Pour Hountondji
Le philosophe Paulin Hountondji nous a quittés le 2 février dernier. L’exploration et la critique de sa pensée n’en sont encore qu’à leurs balbutiements. Sans conteste, plusieurs aspects du personnage coexistent : à la fois intellectuel, militant, protestant, universitaire, etc. Pour ce qu’il représente et ce qu’il incarne dans le champ philosophique (un des premiers philosophes post-indépendance proposant une pensée philosophique répondant aux préoccupations africaines), il m’a paru important de revenir sur certains aspects négligés du Hountondji intellectuel dans l’espace public africain.
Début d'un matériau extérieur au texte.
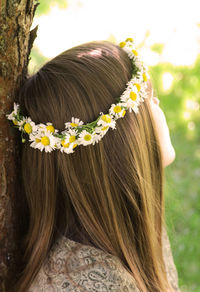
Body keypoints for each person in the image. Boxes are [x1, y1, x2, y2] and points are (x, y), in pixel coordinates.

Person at [7, 39, 179, 292]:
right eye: (148, 99)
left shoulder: (126, 222)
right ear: (121, 146)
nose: (157, 106)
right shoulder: (93, 284)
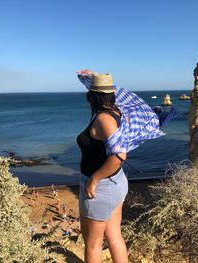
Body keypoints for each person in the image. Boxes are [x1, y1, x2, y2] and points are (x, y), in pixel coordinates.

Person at [77, 70, 128, 263]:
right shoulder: (116, 109)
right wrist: (93, 76)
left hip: (101, 187)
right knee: (114, 236)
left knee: (93, 243)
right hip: (115, 183)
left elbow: (119, 155)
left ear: (92, 97)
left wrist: (94, 180)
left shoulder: (104, 119)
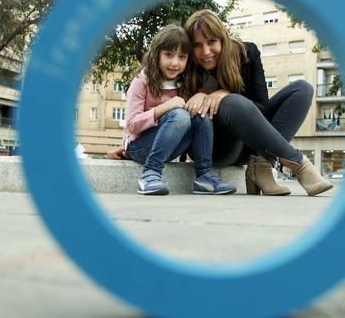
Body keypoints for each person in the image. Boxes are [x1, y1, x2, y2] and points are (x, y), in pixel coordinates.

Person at [182, 10, 333, 196]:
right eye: (197, 45)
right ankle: (299, 165)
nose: (205, 52)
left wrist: (225, 92)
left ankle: (260, 165)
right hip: (216, 149)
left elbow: (263, 107)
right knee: (233, 103)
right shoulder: (185, 66)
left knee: (302, 89)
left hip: (251, 145)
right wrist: (204, 94)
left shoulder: (247, 53)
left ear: (222, 38)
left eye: (211, 42)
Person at [123, 24, 236, 196]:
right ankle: (149, 174)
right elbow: (132, 125)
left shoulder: (185, 83)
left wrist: (214, 93)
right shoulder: (141, 81)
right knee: (180, 115)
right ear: (157, 54)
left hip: (170, 146)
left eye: (182, 57)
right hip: (139, 147)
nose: (175, 63)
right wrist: (165, 107)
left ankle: (204, 176)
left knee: (199, 112)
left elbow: (212, 85)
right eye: (168, 55)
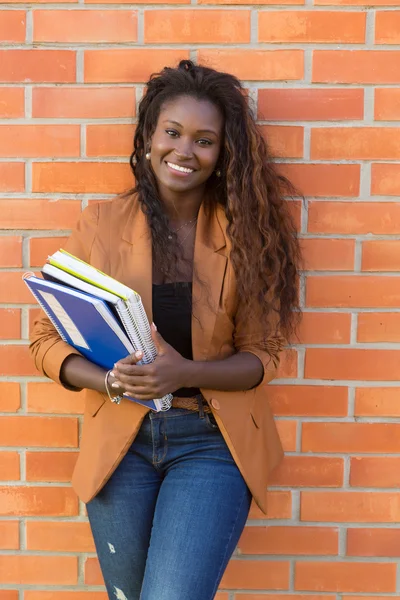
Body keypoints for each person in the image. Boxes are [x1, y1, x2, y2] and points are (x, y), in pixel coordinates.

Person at [30, 60, 301, 600]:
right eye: (172, 133)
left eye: (205, 140)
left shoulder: (245, 231)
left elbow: (264, 355)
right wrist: (110, 381)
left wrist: (186, 372)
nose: (184, 151)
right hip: (122, 442)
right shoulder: (101, 225)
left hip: (210, 441)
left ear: (224, 152)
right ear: (149, 136)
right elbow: (44, 339)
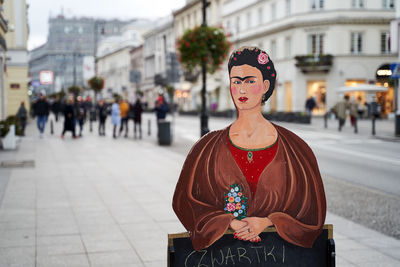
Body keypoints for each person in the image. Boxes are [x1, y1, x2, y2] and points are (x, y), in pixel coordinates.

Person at [173, 46, 326, 251]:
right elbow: (185, 201)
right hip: (223, 257)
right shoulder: (206, 149)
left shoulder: (296, 149)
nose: (242, 89)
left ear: (265, 85)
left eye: (250, 81)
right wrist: (227, 222)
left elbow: (312, 212)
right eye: (236, 82)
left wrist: (270, 221)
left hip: (280, 258)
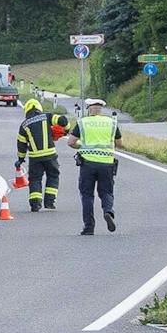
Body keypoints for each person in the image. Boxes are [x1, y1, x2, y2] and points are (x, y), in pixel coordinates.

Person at [67, 97, 122, 235]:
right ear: (101, 109)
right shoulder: (111, 123)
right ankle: (108, 211)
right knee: (107, 192)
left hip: (88, 164)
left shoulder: (83, 122)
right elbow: (120, 143)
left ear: (89, 109)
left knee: (87, 195)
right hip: (107, 164)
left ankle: (89, 227)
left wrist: (82, 145)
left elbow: (71, 142)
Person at [15, 98, 61, 213]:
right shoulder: (47, 117)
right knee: (53, 176)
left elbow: (21, 144)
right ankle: (50, 202)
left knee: (35, 179)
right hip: (50, 155)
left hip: (35, 158)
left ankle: (35, 204)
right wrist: (66, 130)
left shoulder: (24, 125)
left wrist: (20, 159)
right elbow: (63, 120)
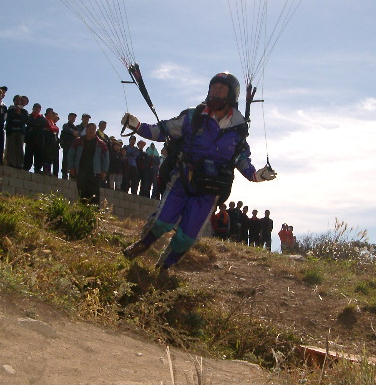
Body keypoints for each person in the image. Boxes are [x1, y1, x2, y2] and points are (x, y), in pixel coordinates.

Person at [122, 71, 276, 272]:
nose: (216, 91)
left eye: (221, 89)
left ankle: (164, 267)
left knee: (187, 237)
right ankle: (143, 245)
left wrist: (258, 176)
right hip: (183, 180)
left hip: (210, 191)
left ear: (231, 95)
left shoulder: (238, 129)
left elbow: (242, 161)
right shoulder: (193, 116)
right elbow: (162, 131)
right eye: (213, 87)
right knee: (161, 222)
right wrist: (137, 126)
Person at [67, 123, 109, 205]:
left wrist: (104, 171)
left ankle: (94, 212)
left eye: (93, 129)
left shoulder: (101, 143)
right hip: (81, 172)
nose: (91, 131)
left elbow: (105, 159)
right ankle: (83, 211)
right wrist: (71, 167)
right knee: (82, 194)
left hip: (95, 173)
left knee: (94, 196)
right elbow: (71, 155)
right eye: (90, 129)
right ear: (86, 130)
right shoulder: (78, 141)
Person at [5, 95, 28, 168]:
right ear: (14, 101)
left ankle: (19, 163)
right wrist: (15, 112)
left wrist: (20, 114)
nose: (18, 101)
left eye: (19, 100)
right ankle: (11, 162)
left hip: (20, 132)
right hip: (12, 131)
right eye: (16, 100)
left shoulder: (24, 111)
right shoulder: (10, 109)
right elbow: (7, 118)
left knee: (20, 148)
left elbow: (25, 120)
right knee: (11, 147)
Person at [23, 102, 46, 173]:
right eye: (35, 107)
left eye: (38, 108)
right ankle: (26, 167)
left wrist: (34, 124)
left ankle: (37, 169)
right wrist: (36, 124)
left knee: (38, 155)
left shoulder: (42, 118)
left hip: (39, 139)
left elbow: (42, 124)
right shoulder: (29, 116)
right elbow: (28, 122)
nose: (37, 109)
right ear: (33, 108)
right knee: (28, 154)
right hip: (30, 138)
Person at [60, 112, 80, 179]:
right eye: (71, 117)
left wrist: (74, 132)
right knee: (66, 160)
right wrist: (73, 132)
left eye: (74, 117)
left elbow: (78, 134)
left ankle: (72, 175)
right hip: (67, 145)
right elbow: (68, 131)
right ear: (68, 118)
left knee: (73, 161)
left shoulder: (75, 127)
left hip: (73, 146)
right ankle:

Sa pratique philosophique n’a, de ce point de vue, rien de désincarné ; elle englobe des thématiques aussi diverses que la critique des régimes autoritaires, l’extraversion de la production scientifique ou la philosophie des droits de l’homme. Ces différents aspects de sa production universitaire s’enracinent dans un vécu et dans des débats généralement ignorés ou passés sous silence en Occident[1].
Influences
Hountondji est né en 1942 à Treichville, en Côte-d’Ivoire, avant d’effectuer sa scolarité à Savè et Sakété (respectivement dans le centre et le sud-est du Dahomey) puis le lycée Victor Ballot à Porto-Novo alors colonie du Dahomey ; après son admission au lycée Henri IV, il entre à l’école normale supérieure. Dans l’ouvrage Combats pour le sens, synthèse de son doctorat d’État, Hountondji raconte cette période et les influences qui furent les siennes, à travers les séminaires de Derrida et Althusser[2] ; ces influences posent chez lui les bases d’un marxisme hétérodoxe. Après l’obtention de son agrégation de philosophie en 1966, Hountondji hésite à s’engager dans une thèse de doctorat, d’abord sous la direction de Canguilhem (La théorie du rapport entre structure sociale et genèse de l’esprit scientifique depuis le début du XIXe siècle) puis de Balandier (Recherche critique sur le statut épistémologique de l’ethnologie).